» **What to do**: Put every line of the listing below into a Markdown table with two columns, Row for the row number and Line for the line itself, and leave out blank lines. Leave the pictures out of the table.

» **Information given**:
•••••

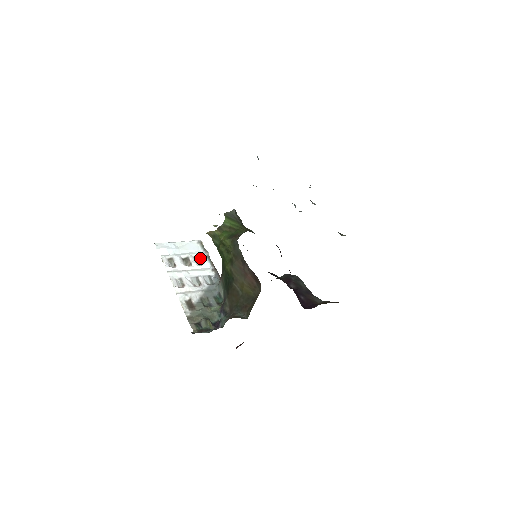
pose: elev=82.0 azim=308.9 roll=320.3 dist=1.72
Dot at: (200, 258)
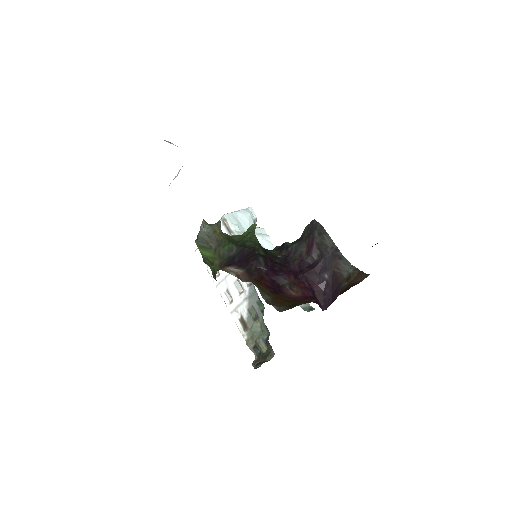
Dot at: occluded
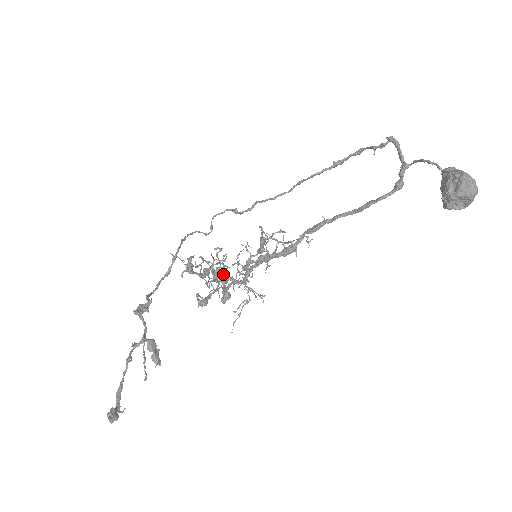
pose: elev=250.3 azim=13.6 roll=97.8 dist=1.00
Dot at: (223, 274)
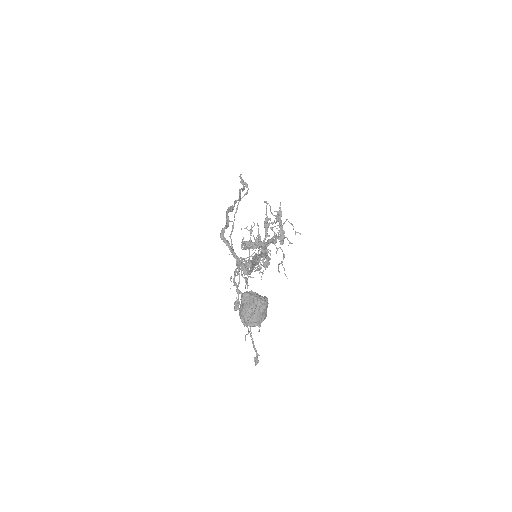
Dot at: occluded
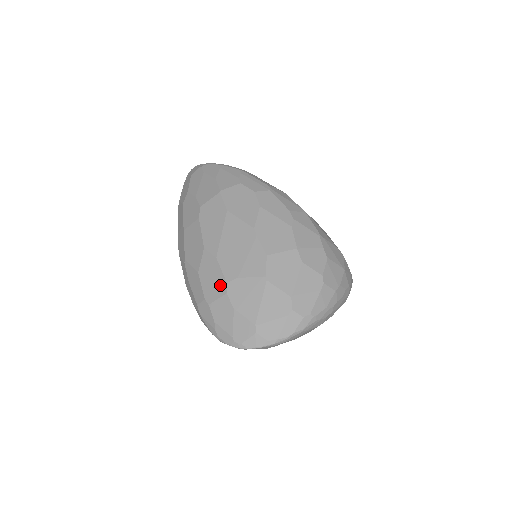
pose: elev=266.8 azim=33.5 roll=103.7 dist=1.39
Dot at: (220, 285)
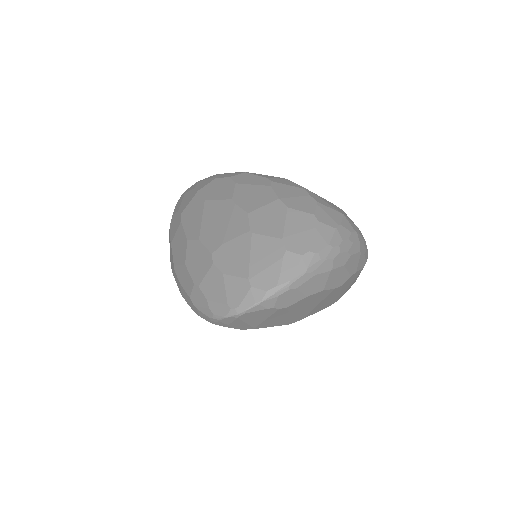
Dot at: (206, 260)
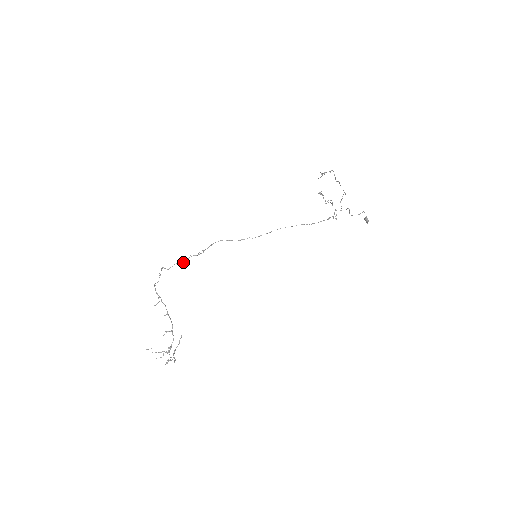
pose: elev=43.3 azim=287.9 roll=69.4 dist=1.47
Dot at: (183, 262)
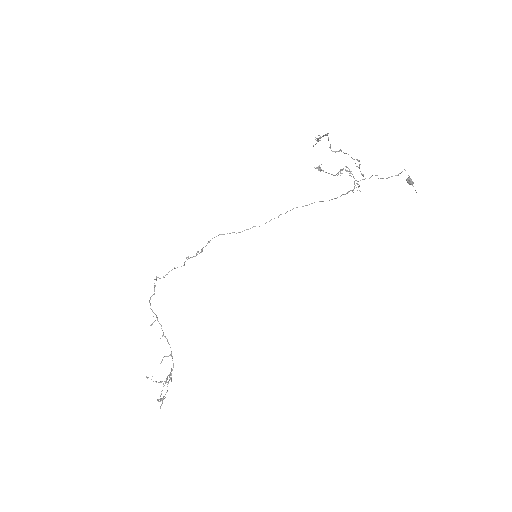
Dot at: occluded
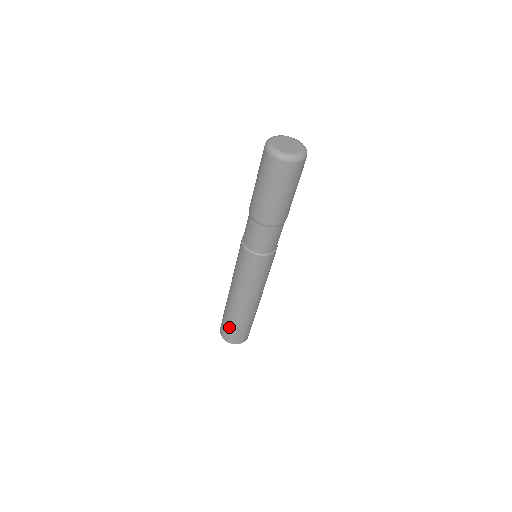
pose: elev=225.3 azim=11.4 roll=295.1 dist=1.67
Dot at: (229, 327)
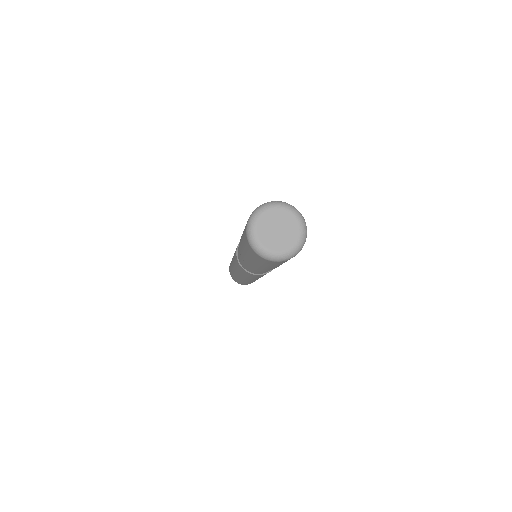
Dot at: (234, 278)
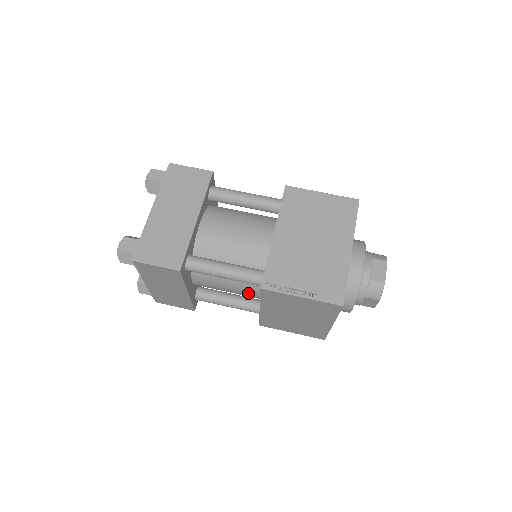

•••••

» **Full answer**:
| Row | Line |
|---|---|
| 1 | pose: elev=82.0 azim=308.9 roll=320.3 dist=1.72 |
| 2 | Dot at: (200, 258) |
| 3 | Dot at: occluded |
| 4 | pose: elev=250.3 azim=13.6 roll=97.8 dist=1.00 |
| 5 | Dot at: (223, 274) |
| 6 | Dot at: occluded |
| 7 | pose: elev=266.8 azim=33.5 roll=103.7 dist=1.39 |
| 8 | Dot at: (220, 285) |
| 9 | Dot at: (206, 260) |
| 10 | pose: elev=43.3 azim=287.9 roll=69.4 dist=1.47 |
| 11 | Dot at: (183, 262) |
| 12 | Dot at: occluded |
| 13 | pose: elev=225.3 azim=11.4 roll=295.1 dist=1.67 |
| 14 | Dot at: (229, 327) |
| 15 | Dot at: (234, 278) |